Teks yang Ditampilkan
"""

Selain adanya pengertian per se violations, ada yang disebut sebagai per se doctrine, yaitu if any activity is blatant in its intent and pernicious in its effect, a court need not inquire into reasonableness of the same before determining that it si a violation of the antitrust law.
Thomas Misslin (1998) mendefinisikan rule of reason dan per se rule adalah;[38]
a practice illegal per se infringes antitrust in itself regardless of whether the promoters of the arrangement have market power, and thus in effect able to harm competition, and irrespective of mitigating circumstances of proffered justifications. Rule of reason, in antitrust, the rule of reason weighs the anticompetitive affects of a challenged practice against its procompetitive effects. The rule of reason is a reasoned inquiry which purports to answer questions such as: can this behavior be explained as an attempt to harm competition? Does this restraintt promote rather than injure competition? Would not there be a less deleterious way of furthering the company’s goal?
Definisi rule of reason dan per se rule diberikan atas dasar keputusan hakim yang memutuskan kasus-kasus persaingan usaha di Amerika. Karena dalam Sherman Act mengatur perilaku yang dinyatakan melanggar hukum (illegal) atau berusaha untuk melakukan monopoli usaha perdagangan. Keputusan hakim sangat berpengaruh dalam  perjalanan hukum persaingan usaha di Amerika, putusan sangat berperan dalam pembentukan hukum yang didukung oleh sistem hukum yaitu common law bahwa hakim adalah pembuat hukum (judge made law). Bahwa rule of reason dan per se lahir akibat dari sistem common law, dan hal ini sepenuhnya disadari oleh para penulis hukum persaingan usaha. Bahkan Susanti (2001; 31) dengan tegas mengatakan bahwa;[39]
Dalam hubungannya dengan penerapan peraturan hukum yang berkaitan dengan monopoli, Mahkamah agung Amerika Serikat mempunyai peranan yang sangat penting. Pandangan-pandangan para hakim agung mengenai praktek-praktek bisnis yang mengarah kepada monopoli selalu mengalami perubahan dan perubahan tersebut secara umum merefleksikan perkembangan-perkembangan yang berlangsung dalam bidang ekonomi dan politik.

"""

Data yang Diberikan
"""

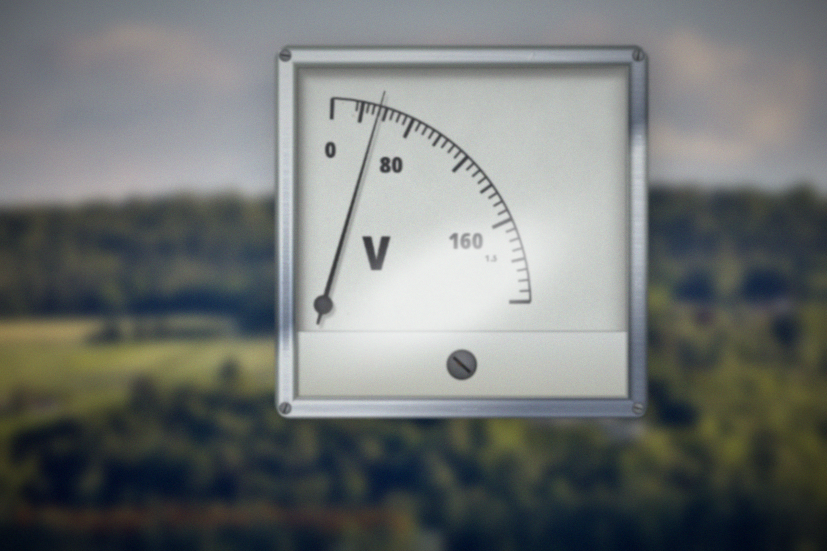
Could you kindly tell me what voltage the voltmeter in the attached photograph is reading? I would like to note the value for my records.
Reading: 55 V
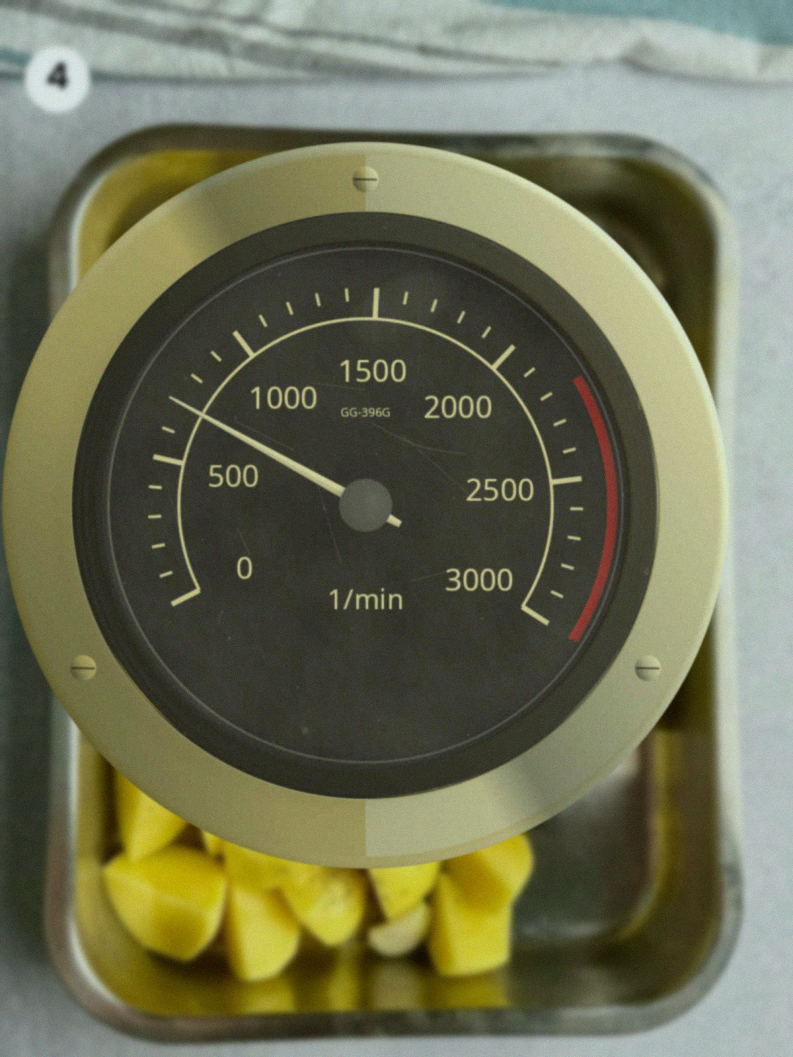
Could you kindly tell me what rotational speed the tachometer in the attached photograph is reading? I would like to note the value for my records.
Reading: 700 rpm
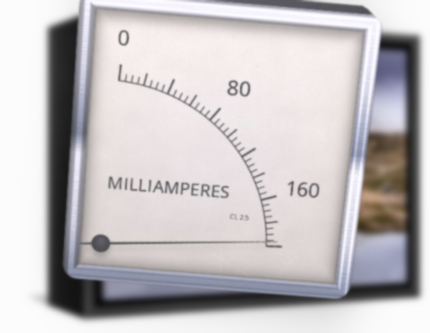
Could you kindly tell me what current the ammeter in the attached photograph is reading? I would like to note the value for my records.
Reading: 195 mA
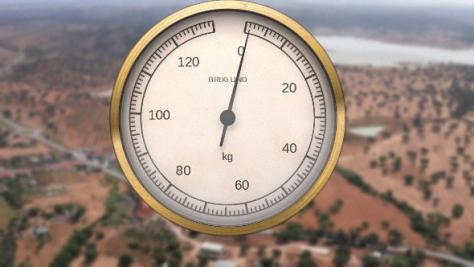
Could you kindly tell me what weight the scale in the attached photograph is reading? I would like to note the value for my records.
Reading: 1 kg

"""

Petunjuk
A. Salin dengan tepat bagian teks tentang hukum persaingan usaha, mulai dari "Thomas Misslin (1998)" dan terus hingga "the company’s goal?".
B. Menurut teks tentang hukum persaingan usaha, rule of reason dan per se lahir akibat dari sistem hukum apa?

Bagian Jawaban
A.
Thomas Misslin (1998) mendefinisikan rule of reason dan per se rule adalah;[38]
a practice illegal per se infringes antitrust in itself regardless of whether the promoters of the arrangement have market power, and thus in effect able to harm competition, and irrespective of mitigating circumstances of proffered justifications. Rule of reason, in antitrust, the rule of reason weighs the anticompetitive affects of a challenged practice against its procompetitive effects. The rule of reason is a reasoned inquiry which purports to answer questions such as: can this behavior be explained as an attempt to harm competition? Does this restraintt promote rather than injure competition? Would not there be a less deleterious way of furthering the company’s goal?

B. Sistem common law.